Nel complesso, non emergono differenze nette tra dolore oncologico e non oncologico, né tra prodotti naturali e sintetici o tra diverse vie di somministrazione. Per questo motivo, linee guida europee come quelle della European Pain Federation raccomandano di considerare la cannabis come terapia aggiuntiva, da introdurre solo dopo il fallimento o la scarsa tollerabilità dei trattamenti standard.

Sicurezza e tollerabilità
Sul piano della sicurezza, gli studi concordano nell’indicare che gli eventi avversi gravi sono rari. Tuttavia, la cannabis medica aumenta la probabilità di effetti collaterali a carico del sistema nervoso centrale, come sonnolenza, vertigini, stanchezza e nausea. Si osservano anche disturbi gastrointestinali, come secchezza delle fauci, diarrea o stipsi, e alterazioni dell’umore, tra cui euforia. In genere si tratta di manifestazioni di lieve o moderata entità, ben tollerate e reversibili con la sospensione del trattamento o l’aggiustamento del dosaggio.
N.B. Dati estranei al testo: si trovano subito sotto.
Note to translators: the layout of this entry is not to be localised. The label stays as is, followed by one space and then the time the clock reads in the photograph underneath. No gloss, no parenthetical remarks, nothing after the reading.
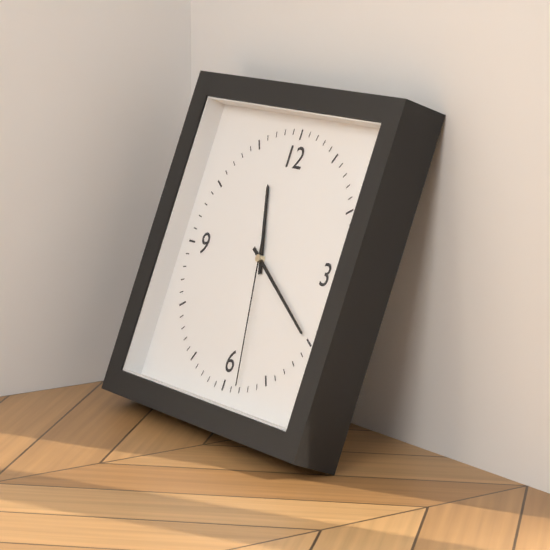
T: 11:20:28
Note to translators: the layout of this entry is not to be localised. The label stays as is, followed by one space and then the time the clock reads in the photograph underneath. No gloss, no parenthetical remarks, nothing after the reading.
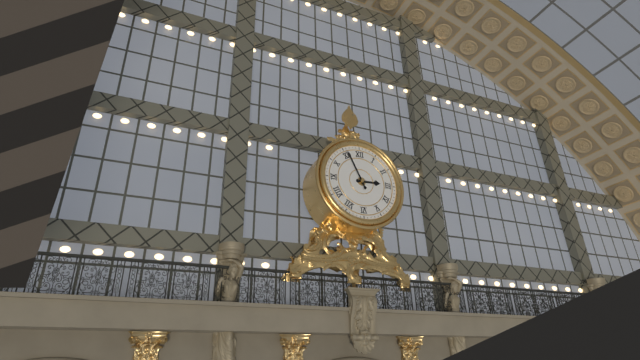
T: 2:56
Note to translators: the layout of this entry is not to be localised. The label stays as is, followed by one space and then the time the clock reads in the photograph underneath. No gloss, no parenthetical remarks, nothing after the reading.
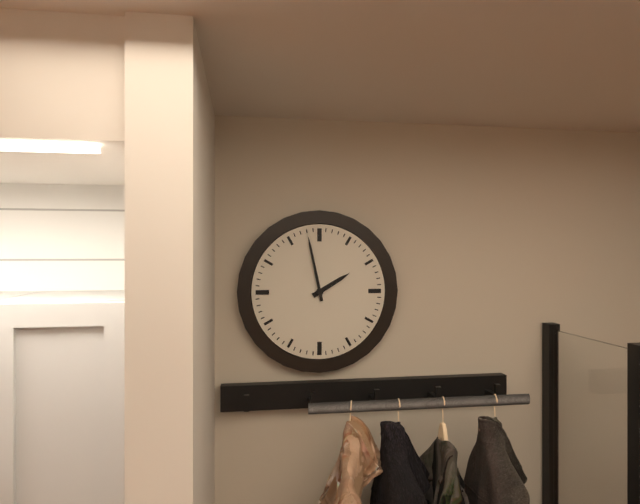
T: 1:58
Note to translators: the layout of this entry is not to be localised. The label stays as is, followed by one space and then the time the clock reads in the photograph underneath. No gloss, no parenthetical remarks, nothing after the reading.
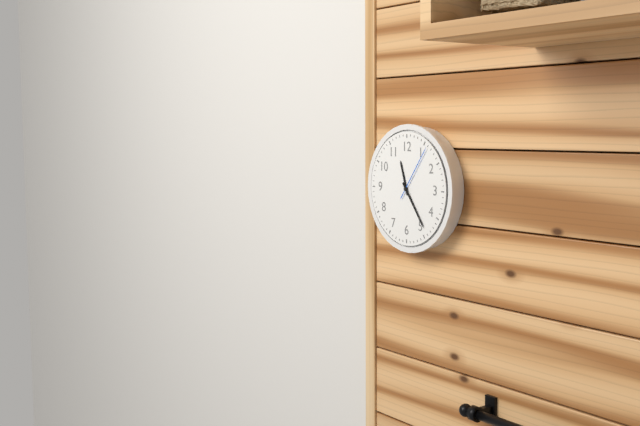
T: 11:24:06
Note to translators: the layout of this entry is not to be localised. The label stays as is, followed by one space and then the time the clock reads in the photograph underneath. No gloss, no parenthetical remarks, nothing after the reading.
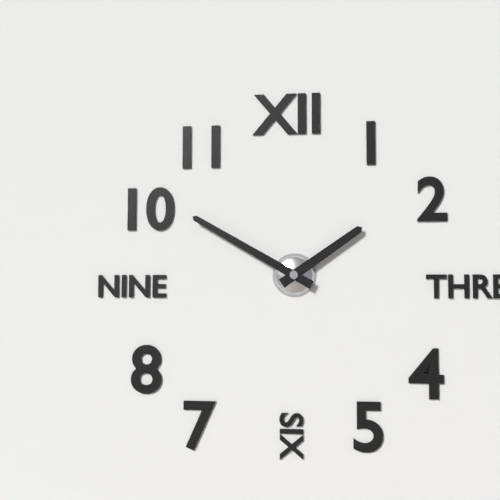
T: 1:50
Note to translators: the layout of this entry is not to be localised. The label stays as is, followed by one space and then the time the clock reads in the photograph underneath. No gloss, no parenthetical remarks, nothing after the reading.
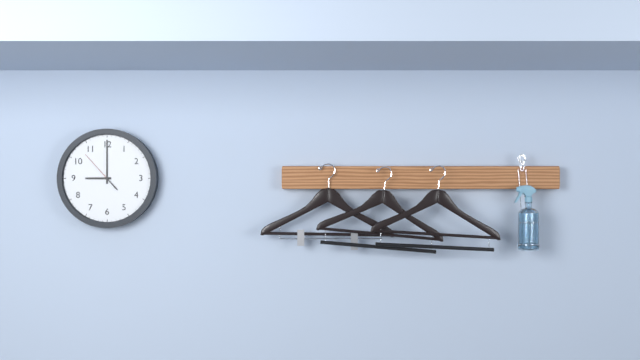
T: 9:00
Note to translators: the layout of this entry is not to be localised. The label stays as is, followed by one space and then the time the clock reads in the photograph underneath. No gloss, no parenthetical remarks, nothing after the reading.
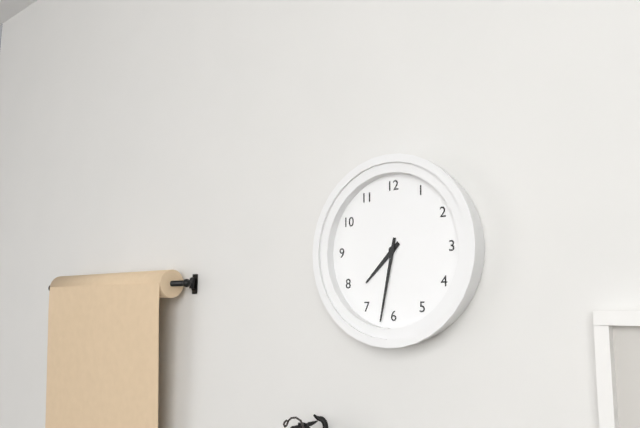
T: 7:32
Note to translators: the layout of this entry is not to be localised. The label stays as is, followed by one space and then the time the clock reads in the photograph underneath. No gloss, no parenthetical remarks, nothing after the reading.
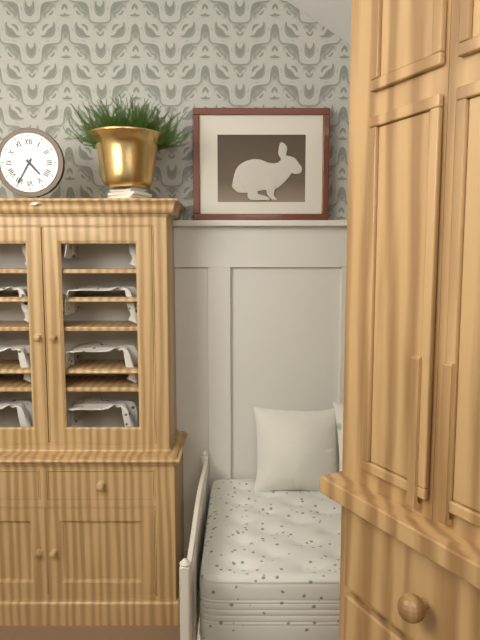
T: 4:35
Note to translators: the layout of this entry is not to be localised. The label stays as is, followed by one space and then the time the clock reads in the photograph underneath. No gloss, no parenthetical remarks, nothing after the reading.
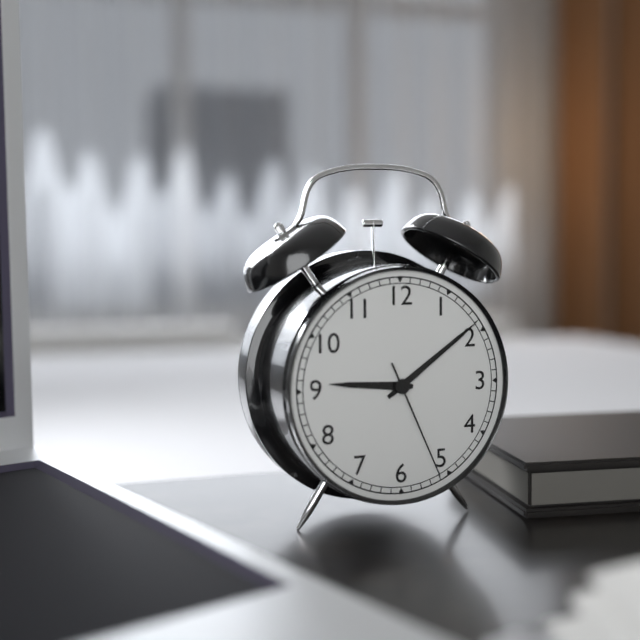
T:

Uso della cannabis e rischio di dipendenza
Un punto critico è rappresentato dal rischio di dipendenza. Secondo i criteri del DSM-V, il disturbo da uso di cannabis può interessare fino al 29% degli utilizzatori, un dato che richiede prudenza e attenta selezione dei pazienti. Le controindicazioni assolute comprendono malattie cardiovascolari instabili, presenza di sintomi psicotici o disturbo bipolare, gravidanza (in corso o programmata) e allattamento. La valutazione preliminare deve quindi includere non solo l’analisi della sintomatologia dolorosa, ma anche un’accurata anamnesi psichiatrica e clinica.
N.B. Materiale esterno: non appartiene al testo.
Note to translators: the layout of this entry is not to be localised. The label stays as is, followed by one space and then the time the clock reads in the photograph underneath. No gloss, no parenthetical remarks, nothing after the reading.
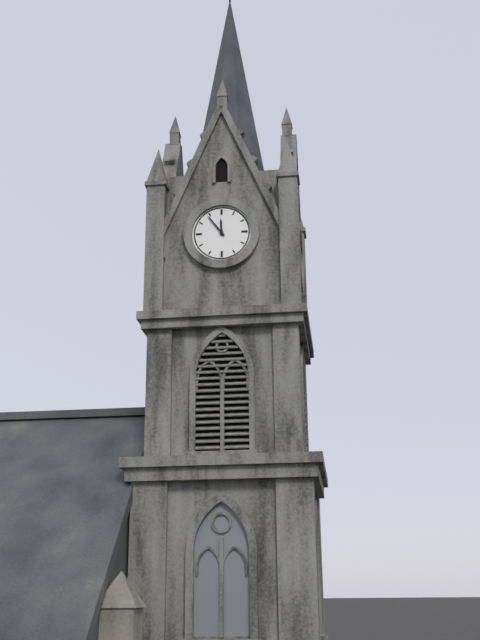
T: 11:54
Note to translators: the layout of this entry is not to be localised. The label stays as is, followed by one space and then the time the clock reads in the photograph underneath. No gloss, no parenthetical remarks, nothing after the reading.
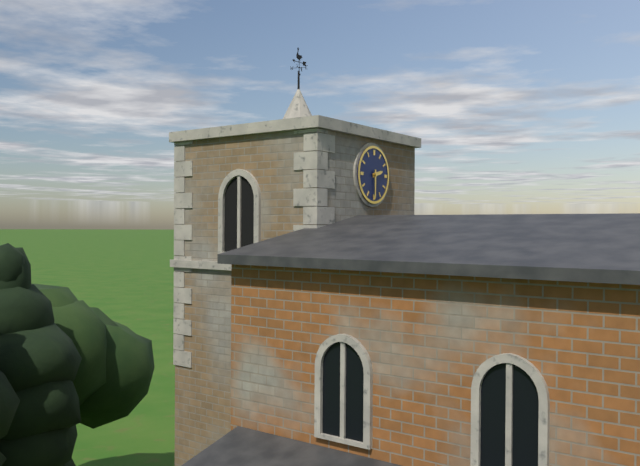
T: 2:30
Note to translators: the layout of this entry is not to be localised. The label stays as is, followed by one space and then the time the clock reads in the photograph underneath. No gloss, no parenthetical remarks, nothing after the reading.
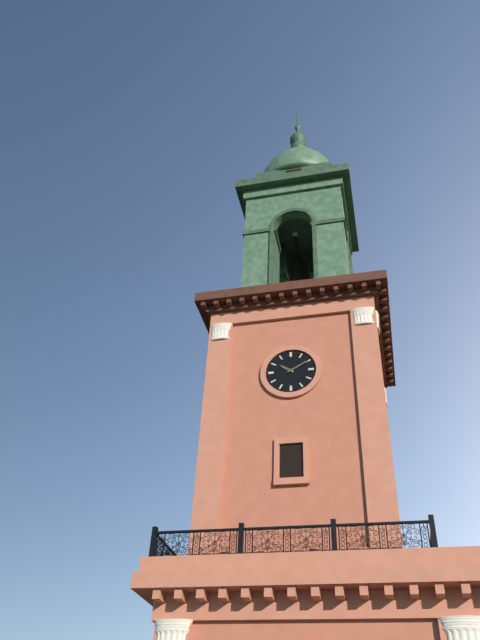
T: 10:10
Aspetti medico-legali in Italia
In Italia la cannabis medica è autorizzata esclusivamente come trattamento sintomatico di supporto, con prescrizione rigidamente regolamentata. Questo aspetto comporta che il medico non possa limitarsi a considerazioni cliniche, ma debba affrontare anche le implicazioni legali e sociali connesse all’uso della sostanza.
Le conseguenze possono riguardare la patente di guida, il rinnovo o il mantenimento dell’idoneità alla guida stessa, eventuali limitazioni lavorative, l’impatto sulle coperture assicurative e la possibilità di detenere armi da fuoco. Informare chiaramente i pazienti su questi punti è un dovere etico e professionale, indispensabile per evitare rischi legali sia per loro sia per i curanti. Un dialogo trasparente contribuisce inoltre a ridurre aspettative irrealistiche e a definire obiettivi terapeutici concreti.
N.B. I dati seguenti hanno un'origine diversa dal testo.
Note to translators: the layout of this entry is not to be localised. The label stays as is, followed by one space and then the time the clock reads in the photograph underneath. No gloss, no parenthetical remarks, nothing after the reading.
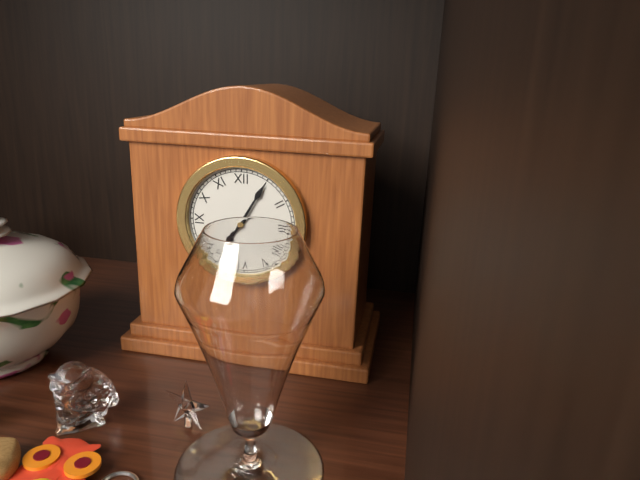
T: 7:05
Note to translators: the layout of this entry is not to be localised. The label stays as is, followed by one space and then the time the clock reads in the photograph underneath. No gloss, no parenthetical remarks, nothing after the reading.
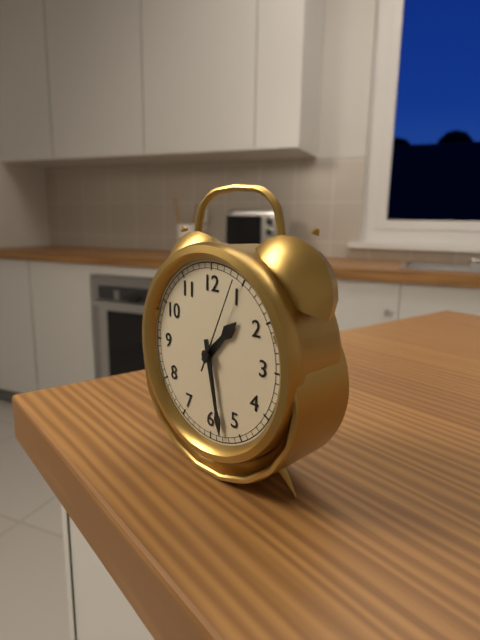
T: 1:28:04
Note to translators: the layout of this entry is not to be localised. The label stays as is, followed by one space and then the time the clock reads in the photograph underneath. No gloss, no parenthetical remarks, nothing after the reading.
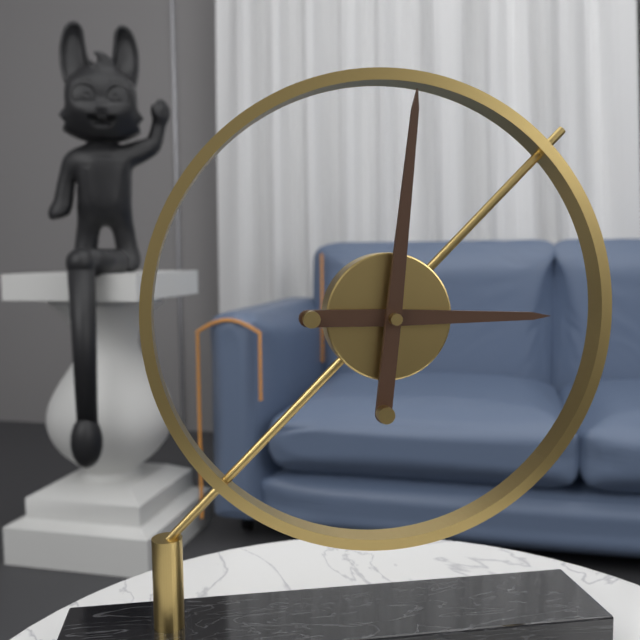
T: 3:01
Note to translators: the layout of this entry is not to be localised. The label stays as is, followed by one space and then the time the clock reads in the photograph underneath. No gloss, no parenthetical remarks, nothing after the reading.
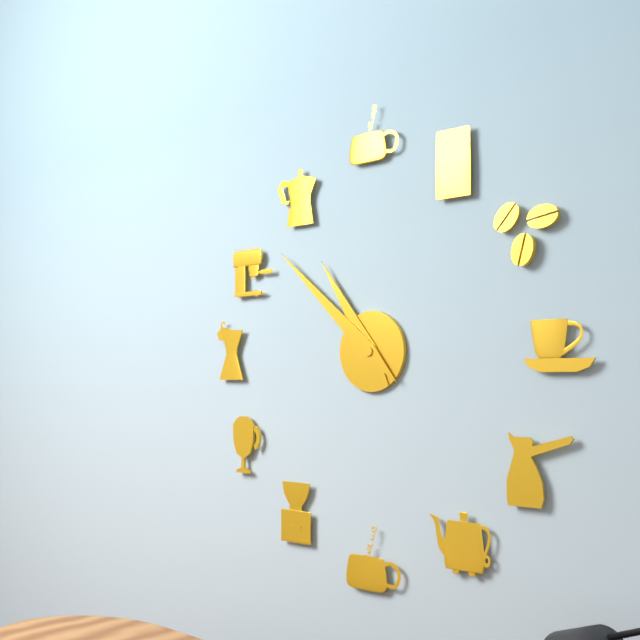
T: 10:52
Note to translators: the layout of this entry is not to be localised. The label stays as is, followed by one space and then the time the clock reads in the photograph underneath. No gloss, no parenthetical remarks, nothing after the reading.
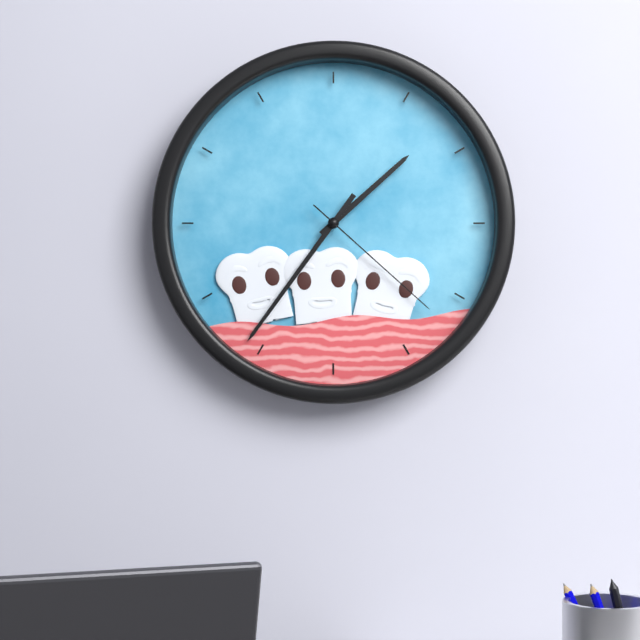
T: 1:36:22
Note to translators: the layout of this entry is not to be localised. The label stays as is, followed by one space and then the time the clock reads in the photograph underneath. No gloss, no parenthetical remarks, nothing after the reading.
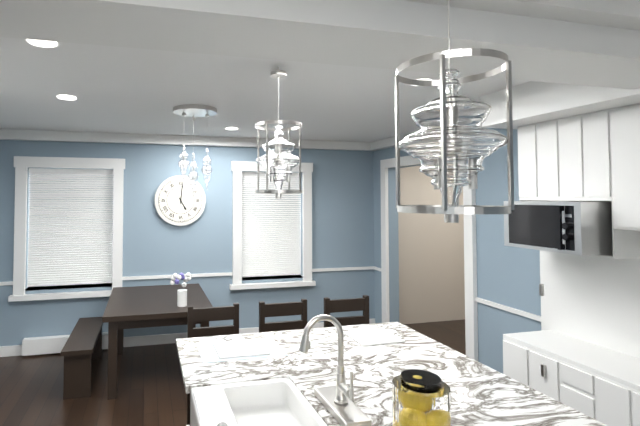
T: 5:01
Cannabis medica, opportunità terapeutica?
La cannabis medica si è affermata negli ultimi anni come opzione terapeutica complementare per i pazienti con dolore cronico refrattario. I dati scientifici dimostrano benefici reali ma limitati, spesso inferiori alla soglia clinicamente significativa, mentre l’esperienza dei pazienti suggerisce miglioramenti percepiti più ampi, probabilmente legati anche a un effetto positivo su sonno e benessere psicologico.

Il profilo di sicurezza appare favorevole, con rari eventi avversi gravi, ma la possibilità di dipendenza e la presenza di precise controindicazioni richiedono cautela. In aggiunta, le implicazioni medico-legali rendono necessario che i professionisti del dolore siano preparati non solo sul piano farmacologico e clinico, ma anche su quello normativo.
In definitiva, la cannabis medica può rappresentare un’opportunità terapeutica in contesti selezionati, a condizione che venga integrata in un percorso di cura personalizzato, basato su una valutazione multidimensionale del paziente e su un’informazione completa e consapevole.

Vittorio Schweiger et al.,  Medical cannabis for chronic pain management: questions and answers between clinical and medico-legal issues. Clin Exp Rheumatol. 2025 Jun;43(6):1128-1135. doi: 10.55563/clinexprheumatol/o23y55. Epub 2025 Jun 19.